Sandboxing, capabilities, and CI/CD design

  • Strong sentiment that tools and actions should run with sharply limited capabilities:
    • Default-deny network access for most tools/actions.
    • Fine-grained file I/O and network policies (containers, systemd, firejail, bubblewrap, OS capabilities like pledge/Capsicum/Landlock).
  • Several argue CI and CD should be separated:
    • CI runners should never hold production-deployment tokens.
    • CI should at most write artifacts; a separate, more tightly controlled system should handle deployment.
  • Some already run all dev and builds inside VMs/containers for extra isolation.

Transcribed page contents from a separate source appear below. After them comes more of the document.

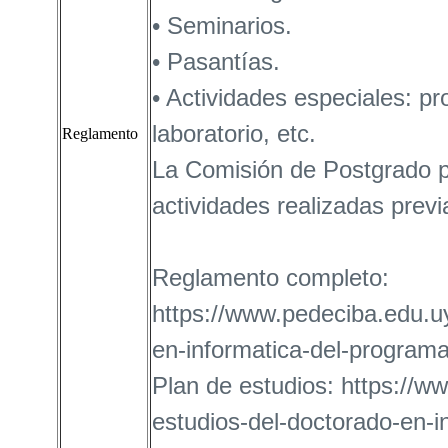
• Seminarios.
• Pasantías.
• Actividades especiales: pr
laboratorio, etc.
Reglamento
La Comisión de Postgrado po
actividades realizadas prev
Reglamento completo:
https://www.pedeciba.edu.u
en-informatica-del-programa-
Plan de estudios: https://w
estudios-del-doctorado-en-i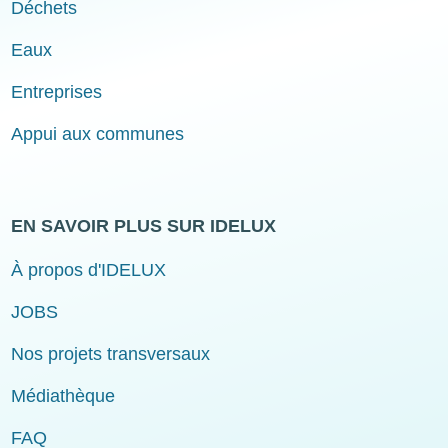
Déchets
Eaux
Entreprises
Appui aux communes
EN SAVOIR PLUS SUR IDELUX
À propos d'IDELUX
JOBS
Nos projets transversaux
Médiathèque
FAQ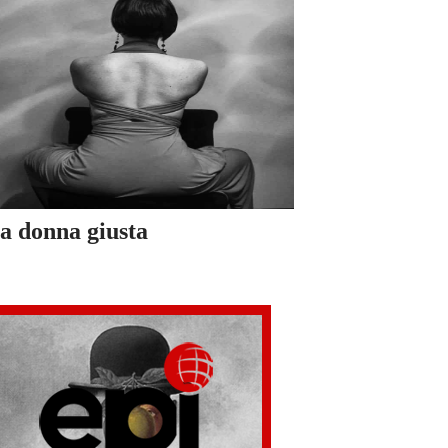
a donna giusta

Mitigations, tools, and vendor behavior

  • StepSecurity’s hardened runner detected the incident via anomalous outbound network traffic and is promoted as a defense; some appreciate the detection, others criticize the surrounding marketing and paywalled features.
  • Other vendors push static/ML-based malicious-code detectors; several commenters are skeptical, arguing attackers will adapt and obfuscate once they know the rules.
  • Suggestions include:
    • Org-level whitelists for allowed actions, ideally pinned by hash.
    • Disabling or tightly constraining third-party actions for paid orgs.
    • Better defaults and documentation from GitHub (e.g., examples using hashes, not tags).

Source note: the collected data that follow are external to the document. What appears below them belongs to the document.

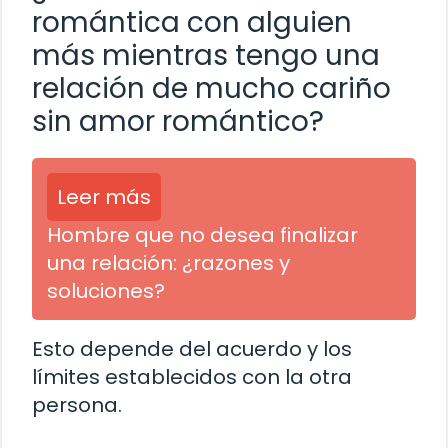
romántica con alguien
más mientras tengo una
relación de mucho cariño
sin amor romántico?
Leer más
Hombre que no desea finalizar
una relación: ¿razones y
soluciones?
Esto depende del acuerdo y los
límites establecidos con la otra
persona.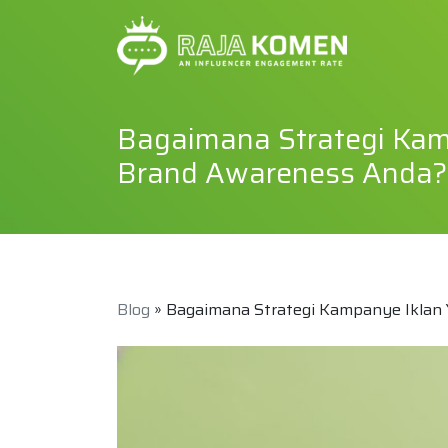
Bagaimana Strategi Kam
Brand Awareness Anda?
Blog
» Bagaimana Strategi Kampanye Iklan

Impact, response, and unresolved questions

  • The action was widely used (tens of thousands of repos), so many organizations are now:
    • Removing the action.
    • Rotating secrets, especially where logs are public or broadly accessible.
  • Community members published drop-in forks and mirrors that remove the malicious code.
  • Some worry about stolen tokens from prominent public projects and downstream compromise of package registries; the real scope remains unclear.
  • A recurring pessimistic theme: the fundamental tension between staying up-to-date (for security fixes) and avoiding malicious updates is unsolved; automation helps with speed but can amplify attacks.